> **What to do**
Extract the complete data exactly as given.

> **Given data**

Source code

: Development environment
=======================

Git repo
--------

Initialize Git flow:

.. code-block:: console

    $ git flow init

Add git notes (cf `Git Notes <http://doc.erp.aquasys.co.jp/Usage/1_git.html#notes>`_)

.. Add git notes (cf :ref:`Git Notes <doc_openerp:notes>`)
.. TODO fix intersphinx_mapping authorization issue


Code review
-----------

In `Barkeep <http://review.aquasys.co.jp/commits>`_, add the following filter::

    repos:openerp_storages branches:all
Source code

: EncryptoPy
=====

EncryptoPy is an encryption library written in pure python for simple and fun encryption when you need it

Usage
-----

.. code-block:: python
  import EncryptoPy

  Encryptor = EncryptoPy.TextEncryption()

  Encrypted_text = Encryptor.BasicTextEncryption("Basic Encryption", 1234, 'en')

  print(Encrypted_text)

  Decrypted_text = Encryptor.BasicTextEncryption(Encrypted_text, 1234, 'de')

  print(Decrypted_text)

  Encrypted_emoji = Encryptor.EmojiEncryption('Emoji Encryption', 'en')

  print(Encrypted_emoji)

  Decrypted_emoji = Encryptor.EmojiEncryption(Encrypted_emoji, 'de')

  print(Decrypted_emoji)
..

> **Solution for this problem**
Source code

: Development environment
=======================

Git repo
--------

Initialize Git flow:

.. code-block:: console

    $ git flow init

Add git notes (cf `Git Notes <http://doc.erp.aquasys.co.jp/Usage/1_git.html#notes>`_)

.. Add git notes (cf :ref:`Git Notes <doc_openerp:notes>`)
.. TODO fix intersphinx_mapping authorization issue


Code review
-----------

In `Barkeep <http://review.aquasys.co.jp/commits>`_, add the following filter::

    repos:openerp_storages branches:all
Source code

: EncryptoPy
=====

EncryptoPy is an encryption library written in pure python for simple and fun encryption when you need it

Usage
-----

.. code-block:: python
  import EncryptoPy

  Encryptor = EncryptoPy.TextEncryption()

  Encrypted_text = Encryptor.BasicTextEncryption("Basic Encryption", 1234, 'en')

  print(Encrypted_text)

  Decrypted_text = Encryptor.BasicTextEncryption(Encrypted_text, 1234, 'de')

  print(Decrypted_text)

  Encrypted_emoji = Encryptor.EmojiEncryption('Emoji Encryption', 'en')

  print(Encrypted_emoji)

  Decrypted_emoji = Encryptor.EmojiEncryption(Encrypted_emoji, 'de')

  print(Decrypted_emoji)
..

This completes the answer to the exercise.